Required actions
**a)** Answer these questions using the Mangrove post:
(i) On what date was the post published?
(ii) Which two methods does the post credit with impressive advances in reproducing galaxy observables?
(iii) What kind of neural network is Mangrove?
**b)** According to the Mangrove post, why do existing machine learning emulators lack precision and offer few insights into the processes they emulate?
**c)** Reproduce word for word everything in the Mangrove post from "Efficiently mapping baryonic" down to "and environmental effects.".

Source
- - -
Learning Galaxy Properties from Merger Trees with Mangrove

Sep 19, 2022

First of all, I’ve written two versions of this post, this one is a little harder to understand (more jargon) but more concise! The other version can be found under “Blog posts”.

Efficiently mapping baryonic properties onto dark matter is a major challenge in astrophysics. Although semi-analytic models (SAMs)¹ and hydrodynamical simulations have made impressive advances in reproducing galaxy observables across cosmologically significant volumes, these methods still require significant computation times, representing a barrier to many applications.

Some advances have been made thanks to Machine Learning models, which learn mappings between the much less expensive dark matter only simulations and baryonic galaxy properties. However, these ML emulators still lack a lot of precision, and provide only few insights into the processes that they emulate! This is mainly because they try to map directly between dark matter halos and galaxies, ignoring formation and environmental effects.

In this project, we improved on both the precision and interpretability of previous work in the field, by including the formation history and showing that when it comes to nature versus nurture for galaxies, nurture matters a lot!

We do so by introducing Mangrove, a Graph Neural Network which works on merger trees, which encode the formation history of the dark matter halo.
- - -
Supplied data
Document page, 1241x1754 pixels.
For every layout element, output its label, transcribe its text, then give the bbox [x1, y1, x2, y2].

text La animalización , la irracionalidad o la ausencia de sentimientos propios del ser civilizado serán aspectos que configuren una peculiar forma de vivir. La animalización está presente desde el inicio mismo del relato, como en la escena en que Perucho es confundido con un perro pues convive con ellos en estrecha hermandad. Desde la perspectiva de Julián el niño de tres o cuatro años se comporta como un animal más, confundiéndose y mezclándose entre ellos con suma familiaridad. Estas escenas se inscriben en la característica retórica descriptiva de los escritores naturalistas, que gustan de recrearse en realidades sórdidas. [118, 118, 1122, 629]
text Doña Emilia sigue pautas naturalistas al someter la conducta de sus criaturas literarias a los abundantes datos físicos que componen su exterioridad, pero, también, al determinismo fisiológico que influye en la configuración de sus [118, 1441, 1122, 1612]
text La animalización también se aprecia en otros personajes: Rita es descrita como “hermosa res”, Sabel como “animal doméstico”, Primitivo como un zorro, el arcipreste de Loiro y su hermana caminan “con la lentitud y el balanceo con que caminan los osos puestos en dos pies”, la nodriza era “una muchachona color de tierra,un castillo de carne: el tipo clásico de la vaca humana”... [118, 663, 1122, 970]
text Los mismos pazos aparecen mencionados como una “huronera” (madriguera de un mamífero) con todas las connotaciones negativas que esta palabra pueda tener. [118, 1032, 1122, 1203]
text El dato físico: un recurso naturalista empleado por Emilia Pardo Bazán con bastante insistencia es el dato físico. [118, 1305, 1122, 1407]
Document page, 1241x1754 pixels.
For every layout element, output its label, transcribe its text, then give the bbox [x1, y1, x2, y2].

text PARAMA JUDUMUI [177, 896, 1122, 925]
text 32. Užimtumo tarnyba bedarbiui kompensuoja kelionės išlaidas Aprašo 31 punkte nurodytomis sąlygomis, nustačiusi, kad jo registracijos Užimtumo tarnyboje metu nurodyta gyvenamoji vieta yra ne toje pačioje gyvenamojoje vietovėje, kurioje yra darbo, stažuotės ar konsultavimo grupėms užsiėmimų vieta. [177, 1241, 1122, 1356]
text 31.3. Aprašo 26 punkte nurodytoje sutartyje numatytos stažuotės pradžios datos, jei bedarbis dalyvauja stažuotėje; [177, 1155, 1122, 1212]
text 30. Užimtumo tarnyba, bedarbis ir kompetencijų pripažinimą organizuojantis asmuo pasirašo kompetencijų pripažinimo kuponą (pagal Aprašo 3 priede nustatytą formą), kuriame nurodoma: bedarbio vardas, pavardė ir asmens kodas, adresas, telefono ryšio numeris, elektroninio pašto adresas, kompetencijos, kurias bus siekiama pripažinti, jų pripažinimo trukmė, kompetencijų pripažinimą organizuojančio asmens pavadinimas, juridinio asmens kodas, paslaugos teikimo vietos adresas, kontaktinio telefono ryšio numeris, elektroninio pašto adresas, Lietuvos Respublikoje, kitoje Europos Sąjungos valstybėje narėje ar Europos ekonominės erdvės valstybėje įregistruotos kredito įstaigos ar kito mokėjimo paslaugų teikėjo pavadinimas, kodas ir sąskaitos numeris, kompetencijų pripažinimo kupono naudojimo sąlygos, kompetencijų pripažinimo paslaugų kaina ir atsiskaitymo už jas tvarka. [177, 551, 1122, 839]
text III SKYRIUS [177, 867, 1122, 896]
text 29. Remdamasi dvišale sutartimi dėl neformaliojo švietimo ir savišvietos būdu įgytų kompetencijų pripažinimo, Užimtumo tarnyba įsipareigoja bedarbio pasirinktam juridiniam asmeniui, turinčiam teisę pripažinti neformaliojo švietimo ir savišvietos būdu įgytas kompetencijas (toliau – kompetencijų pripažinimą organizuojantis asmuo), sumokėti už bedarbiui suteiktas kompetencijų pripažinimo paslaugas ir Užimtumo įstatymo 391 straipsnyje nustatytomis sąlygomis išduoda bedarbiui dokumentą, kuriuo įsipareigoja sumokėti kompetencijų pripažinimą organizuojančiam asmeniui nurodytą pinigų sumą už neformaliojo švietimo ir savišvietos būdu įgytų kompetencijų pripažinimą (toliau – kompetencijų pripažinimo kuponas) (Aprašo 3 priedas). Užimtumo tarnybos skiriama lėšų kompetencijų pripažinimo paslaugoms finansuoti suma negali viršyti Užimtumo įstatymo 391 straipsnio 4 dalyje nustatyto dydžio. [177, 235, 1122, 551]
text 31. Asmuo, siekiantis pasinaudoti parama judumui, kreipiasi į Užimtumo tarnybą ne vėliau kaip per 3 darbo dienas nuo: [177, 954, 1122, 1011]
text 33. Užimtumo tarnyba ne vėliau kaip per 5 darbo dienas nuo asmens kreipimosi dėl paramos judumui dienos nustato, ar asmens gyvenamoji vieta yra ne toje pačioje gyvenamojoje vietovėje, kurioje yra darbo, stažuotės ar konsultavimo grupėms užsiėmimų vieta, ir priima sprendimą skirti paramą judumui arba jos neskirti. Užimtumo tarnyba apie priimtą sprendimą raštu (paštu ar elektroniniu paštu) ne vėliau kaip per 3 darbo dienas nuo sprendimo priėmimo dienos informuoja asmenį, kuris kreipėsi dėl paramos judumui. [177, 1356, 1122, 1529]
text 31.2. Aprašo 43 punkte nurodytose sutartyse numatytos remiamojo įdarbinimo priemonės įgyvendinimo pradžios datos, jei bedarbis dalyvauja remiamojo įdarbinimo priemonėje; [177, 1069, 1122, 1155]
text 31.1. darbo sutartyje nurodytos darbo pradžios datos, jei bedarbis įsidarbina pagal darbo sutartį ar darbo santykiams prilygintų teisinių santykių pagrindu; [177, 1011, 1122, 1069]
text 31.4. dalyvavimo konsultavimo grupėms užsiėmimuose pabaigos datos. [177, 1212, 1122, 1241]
- - -
Final answers
**a)**
(i) Sep 19, 2022.
(ii) Semi-analytic models (SAMs) and hydrodynamical simulations.
(iii) A Graph Neural Network.

**b)** They try to map directly between dark matter halos and galaxies. In doing so, they ignore formation and environmental effects.

**c)**
Efficiently mapping baryonic properties onto dark matter is a major challenge in astrophysics. Although semi-analytic models (SAMs)¹ and hydrodynamical simulations have made impressive advances in reproducing galaxy observables across cosmologically significant volumes, these methods still require significant computation times, representing a barrier to many applications.

Some advances have been made thanks to Machine Learning models, which learn mappings between the much less expensive dark matter only simulations and baryonic galaxy properties. However, these ML emulators still lack a lot of precision, and provide only few insights into the processes that they emulate! This is mainly because they try to map directly between dark matter halos and galaxies, ignoring formation and environmental effects.